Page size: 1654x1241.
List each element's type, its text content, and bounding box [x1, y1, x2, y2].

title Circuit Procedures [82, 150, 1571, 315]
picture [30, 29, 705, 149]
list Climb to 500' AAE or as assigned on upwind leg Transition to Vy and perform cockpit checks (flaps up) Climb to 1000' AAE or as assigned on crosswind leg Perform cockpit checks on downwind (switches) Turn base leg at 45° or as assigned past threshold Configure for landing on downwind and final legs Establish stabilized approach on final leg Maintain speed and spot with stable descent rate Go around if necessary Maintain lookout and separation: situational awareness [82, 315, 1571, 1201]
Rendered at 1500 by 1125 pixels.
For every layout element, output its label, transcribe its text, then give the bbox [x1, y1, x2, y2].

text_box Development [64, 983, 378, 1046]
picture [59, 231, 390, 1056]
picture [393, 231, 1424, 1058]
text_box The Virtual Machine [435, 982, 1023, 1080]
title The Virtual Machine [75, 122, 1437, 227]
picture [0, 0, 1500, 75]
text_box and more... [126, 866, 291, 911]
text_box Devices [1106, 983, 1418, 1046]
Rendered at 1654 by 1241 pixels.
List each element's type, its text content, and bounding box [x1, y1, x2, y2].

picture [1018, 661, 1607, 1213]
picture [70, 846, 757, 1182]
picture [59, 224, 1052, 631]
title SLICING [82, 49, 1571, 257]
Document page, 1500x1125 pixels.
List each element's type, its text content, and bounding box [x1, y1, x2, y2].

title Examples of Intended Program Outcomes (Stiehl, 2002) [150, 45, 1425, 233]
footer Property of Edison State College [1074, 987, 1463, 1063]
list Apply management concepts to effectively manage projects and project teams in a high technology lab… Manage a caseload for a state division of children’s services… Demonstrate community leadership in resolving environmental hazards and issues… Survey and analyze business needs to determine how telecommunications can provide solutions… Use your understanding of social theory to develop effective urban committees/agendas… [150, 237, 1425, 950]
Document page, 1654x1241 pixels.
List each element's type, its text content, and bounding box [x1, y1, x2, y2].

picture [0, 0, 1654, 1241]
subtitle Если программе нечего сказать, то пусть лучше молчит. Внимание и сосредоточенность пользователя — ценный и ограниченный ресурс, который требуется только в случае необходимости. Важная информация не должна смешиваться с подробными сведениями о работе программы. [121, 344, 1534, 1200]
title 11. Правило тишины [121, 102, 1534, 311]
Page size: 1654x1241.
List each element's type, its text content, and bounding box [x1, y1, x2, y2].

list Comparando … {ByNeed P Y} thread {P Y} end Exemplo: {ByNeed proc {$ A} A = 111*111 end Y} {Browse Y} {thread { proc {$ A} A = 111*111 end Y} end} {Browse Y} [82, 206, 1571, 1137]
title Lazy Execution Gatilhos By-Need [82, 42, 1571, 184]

* [WHAT TO DO] Pull out every line of the entries above that contains the word "Rendered", and copy each one in full.

* [THE OUTPUT]
Rendered at 1500 by 1125 pixels.
Rendered at 1654 by 1241 pixels.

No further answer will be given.